• [Your objective]
Count the lines below that contain the string "blog", matching case exactly. Reply with the number alone.

[[ Input data open ]]

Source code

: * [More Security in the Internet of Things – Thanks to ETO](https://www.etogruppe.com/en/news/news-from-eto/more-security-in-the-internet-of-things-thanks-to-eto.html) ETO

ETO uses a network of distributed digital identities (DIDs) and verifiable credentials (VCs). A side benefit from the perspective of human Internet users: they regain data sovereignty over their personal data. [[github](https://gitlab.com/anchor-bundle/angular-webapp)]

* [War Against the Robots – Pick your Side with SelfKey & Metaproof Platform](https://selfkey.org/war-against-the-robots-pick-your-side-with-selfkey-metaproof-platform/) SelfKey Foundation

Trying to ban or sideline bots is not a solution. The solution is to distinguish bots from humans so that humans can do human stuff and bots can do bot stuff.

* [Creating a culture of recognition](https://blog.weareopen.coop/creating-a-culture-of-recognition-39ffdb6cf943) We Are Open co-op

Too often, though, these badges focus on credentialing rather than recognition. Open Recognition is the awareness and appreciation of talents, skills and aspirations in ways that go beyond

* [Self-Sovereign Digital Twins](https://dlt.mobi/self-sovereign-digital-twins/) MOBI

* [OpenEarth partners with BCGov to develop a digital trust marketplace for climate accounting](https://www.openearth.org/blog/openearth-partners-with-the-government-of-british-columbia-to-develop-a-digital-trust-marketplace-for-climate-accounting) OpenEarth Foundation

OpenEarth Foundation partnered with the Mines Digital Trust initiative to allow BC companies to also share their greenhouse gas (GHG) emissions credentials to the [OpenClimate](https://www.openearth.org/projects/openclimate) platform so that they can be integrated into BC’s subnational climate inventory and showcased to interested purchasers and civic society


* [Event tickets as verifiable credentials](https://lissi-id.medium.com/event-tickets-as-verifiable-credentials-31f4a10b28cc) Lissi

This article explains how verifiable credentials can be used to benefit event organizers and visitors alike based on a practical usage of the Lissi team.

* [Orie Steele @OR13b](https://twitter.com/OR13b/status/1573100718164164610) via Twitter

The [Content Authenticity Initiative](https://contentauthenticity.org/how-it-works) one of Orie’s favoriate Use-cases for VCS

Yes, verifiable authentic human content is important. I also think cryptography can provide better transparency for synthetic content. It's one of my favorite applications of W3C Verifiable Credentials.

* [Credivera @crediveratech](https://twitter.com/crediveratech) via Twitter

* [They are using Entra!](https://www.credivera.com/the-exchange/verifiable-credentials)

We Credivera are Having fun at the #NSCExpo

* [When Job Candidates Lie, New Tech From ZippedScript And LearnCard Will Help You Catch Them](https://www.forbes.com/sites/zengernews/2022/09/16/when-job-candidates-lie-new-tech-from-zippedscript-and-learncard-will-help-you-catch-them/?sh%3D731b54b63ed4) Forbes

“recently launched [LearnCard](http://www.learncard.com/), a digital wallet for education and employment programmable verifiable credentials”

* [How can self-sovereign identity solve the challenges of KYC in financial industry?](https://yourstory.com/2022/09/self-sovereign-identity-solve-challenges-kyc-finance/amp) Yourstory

[[ Input data closed ]]

• [Answer to the exercise]
2